Multinational Monitoring of Trends and Determinants in Cardiovascular Disease (MONICA)
|Atherosclerosis Cardiovascular Diseases Cerebrovascular Accident Coronary Disease Heart Diseases|
|Study Design:||Observational Model: Natural History|
|Study Start Date:||July 1984|
|Estimated Study Completion Date:||April 1996|
The MONICA Project was undertaken by the World Health Organization (WHO) as a ten year international effort to measure the trends in cardiovascular mortality and coronary heart disease and cerebrovascular disease morbidity and to assess the extent to which these trends were related to changes in known risk factors, daily living habits, or major socioeconomic features. Pilot studies were completed in 1981 in four countries and by 1985 there were 41 MONICA's in defined communities in 27 countries. Each study site covered a population of around 300,000 persons and was expected to be studied for a decade.
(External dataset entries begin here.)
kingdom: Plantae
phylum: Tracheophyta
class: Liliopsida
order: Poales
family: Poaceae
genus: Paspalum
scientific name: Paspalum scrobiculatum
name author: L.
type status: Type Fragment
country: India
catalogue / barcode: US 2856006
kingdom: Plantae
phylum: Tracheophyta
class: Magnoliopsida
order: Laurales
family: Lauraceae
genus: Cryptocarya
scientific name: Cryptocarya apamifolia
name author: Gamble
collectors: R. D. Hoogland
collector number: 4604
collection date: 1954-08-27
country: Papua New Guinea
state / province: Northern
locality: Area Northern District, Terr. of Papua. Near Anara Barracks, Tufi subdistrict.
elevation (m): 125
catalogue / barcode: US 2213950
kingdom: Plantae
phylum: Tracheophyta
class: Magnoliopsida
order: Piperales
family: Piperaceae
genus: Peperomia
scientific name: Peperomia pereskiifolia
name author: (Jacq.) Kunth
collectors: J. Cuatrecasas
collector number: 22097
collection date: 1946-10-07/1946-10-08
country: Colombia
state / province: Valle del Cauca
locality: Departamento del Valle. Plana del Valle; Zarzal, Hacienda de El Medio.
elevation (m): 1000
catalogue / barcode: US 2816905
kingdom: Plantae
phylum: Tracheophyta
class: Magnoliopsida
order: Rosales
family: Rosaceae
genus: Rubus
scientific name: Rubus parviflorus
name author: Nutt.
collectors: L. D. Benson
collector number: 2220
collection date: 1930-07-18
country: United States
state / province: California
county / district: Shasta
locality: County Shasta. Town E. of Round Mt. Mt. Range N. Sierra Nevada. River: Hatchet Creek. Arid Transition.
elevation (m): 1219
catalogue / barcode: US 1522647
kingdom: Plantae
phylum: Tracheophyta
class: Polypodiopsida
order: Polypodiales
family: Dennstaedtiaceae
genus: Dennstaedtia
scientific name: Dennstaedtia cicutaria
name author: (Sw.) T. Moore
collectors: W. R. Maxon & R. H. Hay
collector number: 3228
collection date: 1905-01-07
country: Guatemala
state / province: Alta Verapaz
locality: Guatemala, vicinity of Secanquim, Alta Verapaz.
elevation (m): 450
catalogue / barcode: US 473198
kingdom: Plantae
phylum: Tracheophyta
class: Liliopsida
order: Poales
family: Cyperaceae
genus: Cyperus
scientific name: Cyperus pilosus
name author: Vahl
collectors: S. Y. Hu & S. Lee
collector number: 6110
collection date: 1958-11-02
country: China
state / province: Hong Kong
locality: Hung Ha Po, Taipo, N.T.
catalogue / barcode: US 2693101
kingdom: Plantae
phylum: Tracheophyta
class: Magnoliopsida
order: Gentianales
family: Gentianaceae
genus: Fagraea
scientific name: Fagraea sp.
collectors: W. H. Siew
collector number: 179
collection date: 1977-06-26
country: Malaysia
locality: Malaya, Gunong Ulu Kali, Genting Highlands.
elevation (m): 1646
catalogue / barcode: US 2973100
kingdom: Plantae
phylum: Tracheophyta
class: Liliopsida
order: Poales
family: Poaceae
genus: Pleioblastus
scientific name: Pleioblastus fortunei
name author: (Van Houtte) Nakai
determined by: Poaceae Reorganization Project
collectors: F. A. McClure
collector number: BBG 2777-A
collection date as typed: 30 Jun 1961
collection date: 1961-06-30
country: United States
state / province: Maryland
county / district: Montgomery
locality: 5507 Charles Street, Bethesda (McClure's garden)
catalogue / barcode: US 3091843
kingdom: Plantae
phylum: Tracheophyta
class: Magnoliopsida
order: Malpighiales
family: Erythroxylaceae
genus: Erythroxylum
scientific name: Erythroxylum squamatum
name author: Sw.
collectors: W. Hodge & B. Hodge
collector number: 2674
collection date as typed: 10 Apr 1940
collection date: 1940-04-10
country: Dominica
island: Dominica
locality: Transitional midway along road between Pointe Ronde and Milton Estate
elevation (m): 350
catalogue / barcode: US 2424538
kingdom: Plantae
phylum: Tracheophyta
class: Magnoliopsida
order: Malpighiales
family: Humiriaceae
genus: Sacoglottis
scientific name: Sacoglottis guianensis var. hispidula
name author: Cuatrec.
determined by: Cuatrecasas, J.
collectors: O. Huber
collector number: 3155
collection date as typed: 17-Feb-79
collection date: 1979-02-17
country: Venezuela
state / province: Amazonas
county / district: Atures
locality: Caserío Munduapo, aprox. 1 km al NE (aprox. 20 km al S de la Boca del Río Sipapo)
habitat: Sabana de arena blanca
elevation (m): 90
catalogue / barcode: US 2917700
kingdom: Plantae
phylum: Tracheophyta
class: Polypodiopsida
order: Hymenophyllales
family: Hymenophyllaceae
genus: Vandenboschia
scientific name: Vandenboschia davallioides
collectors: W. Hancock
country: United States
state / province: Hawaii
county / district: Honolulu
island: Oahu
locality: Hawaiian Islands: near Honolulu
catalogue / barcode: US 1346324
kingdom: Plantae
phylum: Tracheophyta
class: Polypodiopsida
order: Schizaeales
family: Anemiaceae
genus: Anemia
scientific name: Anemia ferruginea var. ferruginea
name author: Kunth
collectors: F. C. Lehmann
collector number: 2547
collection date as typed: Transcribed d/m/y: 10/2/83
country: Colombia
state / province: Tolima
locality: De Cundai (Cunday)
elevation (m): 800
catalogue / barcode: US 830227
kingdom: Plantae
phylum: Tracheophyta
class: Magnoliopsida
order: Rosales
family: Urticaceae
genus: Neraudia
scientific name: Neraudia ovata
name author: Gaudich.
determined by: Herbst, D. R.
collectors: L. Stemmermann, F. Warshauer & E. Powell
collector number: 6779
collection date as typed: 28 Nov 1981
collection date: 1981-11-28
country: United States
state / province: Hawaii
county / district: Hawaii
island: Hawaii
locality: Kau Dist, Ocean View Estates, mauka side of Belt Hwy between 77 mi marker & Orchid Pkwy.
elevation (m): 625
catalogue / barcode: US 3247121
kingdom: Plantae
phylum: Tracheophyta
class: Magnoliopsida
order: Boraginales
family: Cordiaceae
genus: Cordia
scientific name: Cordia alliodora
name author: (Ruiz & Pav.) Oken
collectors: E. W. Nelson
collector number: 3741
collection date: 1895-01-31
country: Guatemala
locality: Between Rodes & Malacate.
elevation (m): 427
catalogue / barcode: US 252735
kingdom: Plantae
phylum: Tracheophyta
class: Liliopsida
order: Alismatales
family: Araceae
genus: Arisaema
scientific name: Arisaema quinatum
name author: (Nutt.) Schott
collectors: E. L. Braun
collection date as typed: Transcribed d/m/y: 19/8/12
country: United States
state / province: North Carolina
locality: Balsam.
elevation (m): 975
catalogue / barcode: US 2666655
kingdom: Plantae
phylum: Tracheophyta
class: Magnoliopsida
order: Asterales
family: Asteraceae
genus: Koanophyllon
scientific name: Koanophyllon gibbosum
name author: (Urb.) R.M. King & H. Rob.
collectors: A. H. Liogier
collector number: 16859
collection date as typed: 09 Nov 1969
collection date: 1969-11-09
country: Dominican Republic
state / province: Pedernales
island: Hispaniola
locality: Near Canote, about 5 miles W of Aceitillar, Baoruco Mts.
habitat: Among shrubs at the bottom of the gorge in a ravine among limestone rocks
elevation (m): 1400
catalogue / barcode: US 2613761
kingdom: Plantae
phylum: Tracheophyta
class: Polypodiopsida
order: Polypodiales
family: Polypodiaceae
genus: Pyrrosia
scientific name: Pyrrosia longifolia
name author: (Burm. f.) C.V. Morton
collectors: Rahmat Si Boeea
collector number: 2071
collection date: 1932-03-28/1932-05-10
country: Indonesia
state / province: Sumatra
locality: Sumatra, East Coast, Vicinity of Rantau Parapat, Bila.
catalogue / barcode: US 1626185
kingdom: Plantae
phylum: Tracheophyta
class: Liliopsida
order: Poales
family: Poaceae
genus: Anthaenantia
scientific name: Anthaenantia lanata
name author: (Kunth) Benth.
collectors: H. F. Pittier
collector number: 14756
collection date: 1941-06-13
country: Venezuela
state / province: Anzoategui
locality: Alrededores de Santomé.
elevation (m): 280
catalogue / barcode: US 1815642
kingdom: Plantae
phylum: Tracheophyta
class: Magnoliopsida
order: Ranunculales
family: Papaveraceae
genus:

The centers measured the incidence of cardiovascular disease--particularly coronary heart disease and cerebrovascular diseases--and assessed the extent to which these trends were related to changes in known risk factors (smoking, blood lipids, blood pressure, diet), daily living habits, health care, and major socioeconomic factors in the study populations. MONICA was also expected to introduce, in the countries concerned, new health statistical methods that would lead to more effective use of national health information systems.
As an Associate Member of MONICA, NHLBI received copies of unclassified project documentation and was represented at meetings of MONICA Principal Investigators. However, central data analysis and quality control evaluations were not available to associate members.
Under this contract, NHLBI received summary tabulations of: population demographics and vital statistics including the numbers of total deaths and of cardiovascular, coronary heart disease and stroke deaths among residents of each Reporting Unit; fatal and non-fatal coronary and stroke events; ECG abnormalities, chest pain symptoms, and cardiac enzyme measurements; population survey prevalence rates and distributions of risk factors including but not limited to blood pressure, total cholesterol, other lipids and lipoproteins, height, weight, and cigarette consumption; hospitalizations and medical care for cardiovascular conditions; case fatality rates within 28 days of onset of a heart attack, stroke, or other cardiovascular event. The NHLBI also received reports on the quality of the data and performance at each site based on the circulation and evaluation of test case histories.